*Task prompt*
Please set down the line that contains "love with Linux</strong></div>" and every line below it through the last, exactly as written, with no other lines.

################

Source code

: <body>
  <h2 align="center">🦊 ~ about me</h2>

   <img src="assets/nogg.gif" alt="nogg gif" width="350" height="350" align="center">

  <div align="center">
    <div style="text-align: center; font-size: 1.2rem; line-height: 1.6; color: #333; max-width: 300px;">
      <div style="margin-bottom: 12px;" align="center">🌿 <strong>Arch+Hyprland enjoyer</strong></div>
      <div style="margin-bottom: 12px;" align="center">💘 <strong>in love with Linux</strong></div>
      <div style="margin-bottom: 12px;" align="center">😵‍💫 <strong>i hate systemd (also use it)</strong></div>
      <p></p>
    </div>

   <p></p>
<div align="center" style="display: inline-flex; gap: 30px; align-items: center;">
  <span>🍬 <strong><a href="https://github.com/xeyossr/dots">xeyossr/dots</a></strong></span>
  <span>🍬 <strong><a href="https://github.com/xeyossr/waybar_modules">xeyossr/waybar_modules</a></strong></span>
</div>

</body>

################

*Written answer*
      <div style="margin-bottom: 12px;" align="center">💘 <strong>in love with Linux</strong></div>
      <div style="margin-bottom: 12px;" align="center">😵‍💫 <strong>i hate systemd (also use it)</strong></div>
      <p></p>
    </div>

   <p></p>
<div align="center" style="display: inline-flex; gap: 30px; align-items: center;">
  <span>🍬 <strong><a href="https://github.com/xeyossr/dots">xeyossr/dots</a></strong></span>
  <span>🍬 <strong><a href="https://github.com/xeyossr/waybar_modules">xeyossr/waybar_modules</a></strong></span>
</div>

</body>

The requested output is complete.